Updated December 6, 2017 - 7:11 pm

Emergency responders drew praise Wednesday at a Nevada Homeland Security Commission meeting for their heroic work during the Oct. 1 mass shooting outside Mandalay Bay.

“Situations like these really bring out the best and the worst in people, and we truly saw the best,” said Gov. Brian Sandoval, who chairs the commission. “We are a family, a Nevada family, and we came together unlike any other time.”

The shooting, the worst in modern American history, left 58 people dead and more than 500 injured at a concert site across from Mandalay Bay. The gunman, Stephen Paddock, was found shot to death in his 32nd-floor Mandalay Bay room.

Sandoval said the strong response to the massacre was the result of ongoing training by emergency responders.

Caleb Cage, chief of the Nevada Division of Emergency Management, echoed the governor’s words, calling the response “textbook” and something that will be seen as a model for success in communities for years to come.

John Steinbeck, a deputy fire chief who serves as Clark County’s emergency manager, said police, firefighters and paramedics responded with unprecedented cooperation that he described as “truly remarkable.”

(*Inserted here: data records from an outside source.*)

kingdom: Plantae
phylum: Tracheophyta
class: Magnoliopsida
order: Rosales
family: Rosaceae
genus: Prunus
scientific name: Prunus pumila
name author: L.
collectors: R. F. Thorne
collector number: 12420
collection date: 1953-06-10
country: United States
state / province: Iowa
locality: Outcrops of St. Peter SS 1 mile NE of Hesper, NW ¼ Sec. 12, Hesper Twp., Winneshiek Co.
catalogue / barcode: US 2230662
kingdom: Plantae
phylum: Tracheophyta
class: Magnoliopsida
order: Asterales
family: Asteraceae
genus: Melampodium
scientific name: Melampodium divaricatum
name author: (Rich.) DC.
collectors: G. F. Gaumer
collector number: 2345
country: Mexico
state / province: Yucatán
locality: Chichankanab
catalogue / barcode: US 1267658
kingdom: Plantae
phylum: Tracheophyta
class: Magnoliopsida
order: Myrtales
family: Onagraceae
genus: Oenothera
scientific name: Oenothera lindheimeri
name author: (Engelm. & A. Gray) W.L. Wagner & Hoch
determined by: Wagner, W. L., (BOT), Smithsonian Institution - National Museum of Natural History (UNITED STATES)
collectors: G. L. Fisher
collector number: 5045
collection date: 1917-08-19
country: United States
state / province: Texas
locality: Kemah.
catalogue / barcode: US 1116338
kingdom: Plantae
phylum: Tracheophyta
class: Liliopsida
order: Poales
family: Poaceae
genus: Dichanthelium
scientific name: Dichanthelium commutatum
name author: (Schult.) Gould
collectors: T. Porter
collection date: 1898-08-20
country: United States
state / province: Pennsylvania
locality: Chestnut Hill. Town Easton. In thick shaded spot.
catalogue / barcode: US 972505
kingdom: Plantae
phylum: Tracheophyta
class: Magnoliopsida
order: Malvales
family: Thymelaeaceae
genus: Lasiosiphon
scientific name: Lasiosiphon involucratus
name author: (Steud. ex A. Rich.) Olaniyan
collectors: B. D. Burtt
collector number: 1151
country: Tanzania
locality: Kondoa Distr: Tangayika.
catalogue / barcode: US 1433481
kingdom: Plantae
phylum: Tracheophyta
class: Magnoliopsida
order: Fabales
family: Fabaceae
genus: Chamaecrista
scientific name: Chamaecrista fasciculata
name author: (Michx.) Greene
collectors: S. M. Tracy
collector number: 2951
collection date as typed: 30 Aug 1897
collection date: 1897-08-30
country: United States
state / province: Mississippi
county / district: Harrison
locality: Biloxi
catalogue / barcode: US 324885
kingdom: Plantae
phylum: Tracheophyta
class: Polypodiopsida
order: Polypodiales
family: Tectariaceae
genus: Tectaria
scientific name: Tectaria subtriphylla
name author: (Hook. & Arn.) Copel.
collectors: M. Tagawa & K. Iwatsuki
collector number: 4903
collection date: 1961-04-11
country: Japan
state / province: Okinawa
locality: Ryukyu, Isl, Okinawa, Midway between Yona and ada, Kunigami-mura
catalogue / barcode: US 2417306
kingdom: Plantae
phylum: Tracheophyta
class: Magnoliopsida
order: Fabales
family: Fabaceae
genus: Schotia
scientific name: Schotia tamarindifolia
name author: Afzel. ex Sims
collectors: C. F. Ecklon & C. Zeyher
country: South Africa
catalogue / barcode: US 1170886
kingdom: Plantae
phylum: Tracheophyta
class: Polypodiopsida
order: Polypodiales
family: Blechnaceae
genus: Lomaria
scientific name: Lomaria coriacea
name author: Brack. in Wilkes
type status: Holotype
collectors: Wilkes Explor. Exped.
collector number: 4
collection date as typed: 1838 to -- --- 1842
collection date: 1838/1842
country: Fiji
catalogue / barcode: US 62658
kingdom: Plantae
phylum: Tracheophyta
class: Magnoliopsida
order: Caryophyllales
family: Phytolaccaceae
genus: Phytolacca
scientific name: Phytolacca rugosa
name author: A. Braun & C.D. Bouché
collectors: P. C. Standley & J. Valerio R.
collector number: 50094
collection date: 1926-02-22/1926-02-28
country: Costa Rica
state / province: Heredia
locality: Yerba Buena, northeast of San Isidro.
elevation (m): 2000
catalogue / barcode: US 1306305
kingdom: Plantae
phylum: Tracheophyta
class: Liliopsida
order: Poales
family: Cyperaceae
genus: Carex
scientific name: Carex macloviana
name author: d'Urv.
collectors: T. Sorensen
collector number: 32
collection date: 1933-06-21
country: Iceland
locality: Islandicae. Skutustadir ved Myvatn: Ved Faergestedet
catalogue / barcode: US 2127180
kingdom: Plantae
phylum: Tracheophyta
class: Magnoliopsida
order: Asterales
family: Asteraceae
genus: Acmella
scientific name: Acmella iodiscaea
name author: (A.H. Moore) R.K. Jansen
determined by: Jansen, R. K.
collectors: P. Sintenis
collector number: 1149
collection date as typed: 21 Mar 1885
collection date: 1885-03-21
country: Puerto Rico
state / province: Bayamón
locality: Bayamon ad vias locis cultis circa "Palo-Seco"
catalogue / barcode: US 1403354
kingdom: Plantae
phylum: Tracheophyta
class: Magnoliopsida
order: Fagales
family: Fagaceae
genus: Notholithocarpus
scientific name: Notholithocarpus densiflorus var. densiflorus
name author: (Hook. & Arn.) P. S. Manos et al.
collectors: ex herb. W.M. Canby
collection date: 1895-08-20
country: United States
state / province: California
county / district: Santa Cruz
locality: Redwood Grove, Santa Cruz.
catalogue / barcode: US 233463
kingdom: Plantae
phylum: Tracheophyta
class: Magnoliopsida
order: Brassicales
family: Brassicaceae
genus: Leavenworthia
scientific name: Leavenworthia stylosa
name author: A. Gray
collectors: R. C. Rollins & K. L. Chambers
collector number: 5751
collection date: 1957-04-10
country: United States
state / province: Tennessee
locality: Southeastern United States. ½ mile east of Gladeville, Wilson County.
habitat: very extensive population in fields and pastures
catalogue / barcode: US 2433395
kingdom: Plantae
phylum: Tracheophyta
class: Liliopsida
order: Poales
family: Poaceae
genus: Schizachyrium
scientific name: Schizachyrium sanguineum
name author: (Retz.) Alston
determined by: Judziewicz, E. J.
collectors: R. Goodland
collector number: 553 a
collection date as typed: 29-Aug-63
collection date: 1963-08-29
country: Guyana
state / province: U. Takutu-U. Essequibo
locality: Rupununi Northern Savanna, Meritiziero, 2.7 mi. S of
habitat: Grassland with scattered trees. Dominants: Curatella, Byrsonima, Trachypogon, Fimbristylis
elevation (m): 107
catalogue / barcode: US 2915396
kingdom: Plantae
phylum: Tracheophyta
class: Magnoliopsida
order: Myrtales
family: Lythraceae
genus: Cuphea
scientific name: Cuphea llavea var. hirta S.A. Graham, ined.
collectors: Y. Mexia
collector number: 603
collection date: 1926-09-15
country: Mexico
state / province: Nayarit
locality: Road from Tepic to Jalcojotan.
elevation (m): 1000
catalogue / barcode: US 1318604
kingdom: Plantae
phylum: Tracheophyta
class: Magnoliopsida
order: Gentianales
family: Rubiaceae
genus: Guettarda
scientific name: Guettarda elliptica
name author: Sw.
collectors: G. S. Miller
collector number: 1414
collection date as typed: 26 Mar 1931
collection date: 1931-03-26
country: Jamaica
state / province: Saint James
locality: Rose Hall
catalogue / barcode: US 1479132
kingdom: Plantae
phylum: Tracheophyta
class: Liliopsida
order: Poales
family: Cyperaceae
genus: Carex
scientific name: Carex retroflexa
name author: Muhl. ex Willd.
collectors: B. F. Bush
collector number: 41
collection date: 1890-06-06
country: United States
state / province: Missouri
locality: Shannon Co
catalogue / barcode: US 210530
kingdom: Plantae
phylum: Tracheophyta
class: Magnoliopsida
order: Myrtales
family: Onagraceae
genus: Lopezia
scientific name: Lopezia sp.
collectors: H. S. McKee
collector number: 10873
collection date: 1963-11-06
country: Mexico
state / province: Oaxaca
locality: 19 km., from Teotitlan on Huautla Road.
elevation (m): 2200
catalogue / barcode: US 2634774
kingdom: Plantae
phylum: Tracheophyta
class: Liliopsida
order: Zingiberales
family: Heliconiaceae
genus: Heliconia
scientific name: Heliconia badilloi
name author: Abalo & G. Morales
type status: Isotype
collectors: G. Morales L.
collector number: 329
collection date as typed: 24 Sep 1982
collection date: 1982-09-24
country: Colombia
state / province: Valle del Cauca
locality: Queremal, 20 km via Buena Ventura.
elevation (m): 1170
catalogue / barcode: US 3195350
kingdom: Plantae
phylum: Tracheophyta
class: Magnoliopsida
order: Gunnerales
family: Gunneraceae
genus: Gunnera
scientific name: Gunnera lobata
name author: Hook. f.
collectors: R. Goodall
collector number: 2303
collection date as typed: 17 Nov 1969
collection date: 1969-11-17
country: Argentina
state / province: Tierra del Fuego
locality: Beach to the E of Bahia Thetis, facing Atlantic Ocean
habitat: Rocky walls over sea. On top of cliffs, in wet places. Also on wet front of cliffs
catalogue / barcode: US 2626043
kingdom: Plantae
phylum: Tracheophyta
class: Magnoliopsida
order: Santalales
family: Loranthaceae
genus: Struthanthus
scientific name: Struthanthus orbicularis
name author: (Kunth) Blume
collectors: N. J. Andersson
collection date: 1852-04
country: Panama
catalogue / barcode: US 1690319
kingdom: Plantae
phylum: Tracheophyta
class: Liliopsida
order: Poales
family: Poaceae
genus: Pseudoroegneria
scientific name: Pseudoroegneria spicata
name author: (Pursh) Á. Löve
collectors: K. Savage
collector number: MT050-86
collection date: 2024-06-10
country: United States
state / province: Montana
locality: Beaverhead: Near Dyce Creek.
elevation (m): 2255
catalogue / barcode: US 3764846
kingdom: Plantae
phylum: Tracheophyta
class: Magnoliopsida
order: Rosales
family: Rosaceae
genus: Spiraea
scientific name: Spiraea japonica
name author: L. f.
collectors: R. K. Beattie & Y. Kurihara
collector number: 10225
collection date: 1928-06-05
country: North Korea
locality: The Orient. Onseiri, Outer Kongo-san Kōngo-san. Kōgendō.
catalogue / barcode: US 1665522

But Steinbeck pointed to some communication problems.

He said it was a challenge early in the mass shooting to get accurate information to victims and first responders. Erroneous reports of multiple shooters surfaced.

How well first responders communicated during the Route 91 concert massacre will be analyzed in an ongoing review of the shooting, Steinbeck said.

Clark County Fire Chief Gregory Cassell, a member of the Homeland Security Commission, said the regional cellphone system was overloaded and hampered communication at the site of the shooting and across the valley.

“There were so many phones calls, there were so many people who jumped on board, that we lost services for a while,” he said.

Federal authorities are now trying to determine how the cellphone system can be improved in times of heavy use, Cassell said.

Sheriff Joe Lombardo and Lt. Gov. Mark Hutchison, both commission members, said authorities need to consider what they’ve learned from the response to the shooting when they apply for new homeland security funding in 2018.

Even as the praise flowed Wednesday, questions about the shooting remain, including when Mandalay Bay security officer Jesus Campos was shot in the leg outside Paddock’s hotel room.

Las Vegas police initially reported that Campos came under fire from Paddock sometime after the shooting, which began at 10:05 p.m. on Oct. 1. But they changed that narrative after MGM Resorts International, which owns the Mandalay Bay, disputed it. Police then said Campos was struck sometime within 40 seconds of the shooting.

Authorities have yet to clarify when exactly Campos reported the shooting to hotel staff, when exactly Campos reported that he had been shot and when exactly hotel staff reported the shooting to police.

The time line has become critical in the growing litigation over whether MGM Resorts, one of the state’s most politically powerful companies, was negligent in the shooting.

Questions remain about whether Mandalay Bay should have done more to track the movements of Paddock, a high-rolling slot machine player who was able to sneak a cache of high-powered weapons into his room.